The methodology of this attack was quite sophisticated. After the hackers succeeded, they did not cash out directly but instead transferred the illicit funds to two cryptocurrency mixing platforms that specialize in 'cleaning' money, successfully evading regulatory radar through complex financial flows. An independent investigation by the Israeli security company Whitestream reached the same conclusion, but there are differing opinions in academia, as tracing cyber attacks is inherently a technical task, and it is indeed very difficult to definitively determine the identity of the attackers.
The tragedy of Lykke is not an isolated case.

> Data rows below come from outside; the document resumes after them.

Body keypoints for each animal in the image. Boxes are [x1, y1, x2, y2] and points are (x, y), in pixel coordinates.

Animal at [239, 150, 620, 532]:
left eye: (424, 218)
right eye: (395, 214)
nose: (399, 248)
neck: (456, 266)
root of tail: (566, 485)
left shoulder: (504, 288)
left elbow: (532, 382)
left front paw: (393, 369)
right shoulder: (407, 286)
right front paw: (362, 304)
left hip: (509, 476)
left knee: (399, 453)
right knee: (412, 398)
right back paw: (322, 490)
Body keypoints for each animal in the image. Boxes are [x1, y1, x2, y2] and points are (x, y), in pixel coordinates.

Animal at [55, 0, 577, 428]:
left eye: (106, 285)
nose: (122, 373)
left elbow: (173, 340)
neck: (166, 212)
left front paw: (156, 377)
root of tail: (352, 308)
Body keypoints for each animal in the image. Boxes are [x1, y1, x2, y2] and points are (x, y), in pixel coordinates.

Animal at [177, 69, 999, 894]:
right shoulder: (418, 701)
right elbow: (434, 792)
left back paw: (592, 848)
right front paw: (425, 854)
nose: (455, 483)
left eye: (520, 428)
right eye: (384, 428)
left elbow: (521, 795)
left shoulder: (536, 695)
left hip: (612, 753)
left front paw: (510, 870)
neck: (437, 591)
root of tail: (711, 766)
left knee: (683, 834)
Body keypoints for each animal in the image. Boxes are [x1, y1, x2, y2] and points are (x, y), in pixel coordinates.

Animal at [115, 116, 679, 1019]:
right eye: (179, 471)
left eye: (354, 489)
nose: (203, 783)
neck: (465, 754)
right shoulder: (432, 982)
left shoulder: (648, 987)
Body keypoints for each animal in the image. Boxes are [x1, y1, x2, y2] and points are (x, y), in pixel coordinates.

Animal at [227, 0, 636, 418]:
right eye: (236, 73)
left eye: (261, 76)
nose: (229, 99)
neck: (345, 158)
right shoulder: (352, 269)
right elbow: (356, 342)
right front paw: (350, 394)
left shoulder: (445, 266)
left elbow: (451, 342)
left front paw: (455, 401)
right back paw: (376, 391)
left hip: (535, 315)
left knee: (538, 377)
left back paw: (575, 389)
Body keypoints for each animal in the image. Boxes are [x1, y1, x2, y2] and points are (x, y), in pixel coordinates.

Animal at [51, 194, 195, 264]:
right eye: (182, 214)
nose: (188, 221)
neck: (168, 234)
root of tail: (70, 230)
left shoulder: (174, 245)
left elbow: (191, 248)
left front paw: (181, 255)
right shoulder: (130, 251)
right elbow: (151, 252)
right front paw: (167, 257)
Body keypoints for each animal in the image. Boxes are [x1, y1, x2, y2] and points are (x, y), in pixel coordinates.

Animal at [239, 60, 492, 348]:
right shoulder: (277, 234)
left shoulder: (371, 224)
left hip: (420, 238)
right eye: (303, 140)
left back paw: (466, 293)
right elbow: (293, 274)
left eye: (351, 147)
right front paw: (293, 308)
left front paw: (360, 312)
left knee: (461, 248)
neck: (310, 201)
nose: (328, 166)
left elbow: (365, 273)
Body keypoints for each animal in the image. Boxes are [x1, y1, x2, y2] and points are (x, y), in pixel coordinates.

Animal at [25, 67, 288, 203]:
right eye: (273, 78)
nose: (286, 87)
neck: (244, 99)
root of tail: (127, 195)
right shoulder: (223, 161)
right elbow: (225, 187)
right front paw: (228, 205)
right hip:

A United Nations report shows that North Korea has amassed billions of dollars in cryptocurrency through various cyber attacks over the years, with the money ultimately flowing into their nuclear weapons program. The Lazarus Group, as North Korea's most active hacker organization, has expanded its attack targets from traditional banks to emerging fields such as DeFi protocols and the NFT market, employing increasingly sophisticated tactics.
This incident has sounded the alarm for the entire industry. Small and medium-sized trading platforms have limited resources and often struggle to invest in security, making them prime targets for hackers. Compared to larger platforms, these smaller ones have obvious shortcomings in security teams, technical architecture, risk management, and other areas. The collapse of Lykke starkly reminds us that in the risky field of cryptocurrency, security investment cannot be neglected.
From a regulatory perspective, this incident has exposed the flaws in international cooperation mechanisms. The fact that North Korean hackers were able to successfully attack a UK-registered platform and transfer funds through a complex money laundering network indicates that countries need to strengthen coordination in combating cross-border cybercrime. Only by establishing a more robust international cooperation mechanism can we effectively respond to such transnational cyber threats.
The assets of more than 70 users have turned to dust, and the UK court has ruled for the liquidation of Lykke this March. If it is ultimately confirmed that this is indeed the largest-scale cryptocurrency theft case carried out by North Korea in the UK, it will become an important case in the history of cryptocurrency security, reminding all practitioners that security must be prioritized.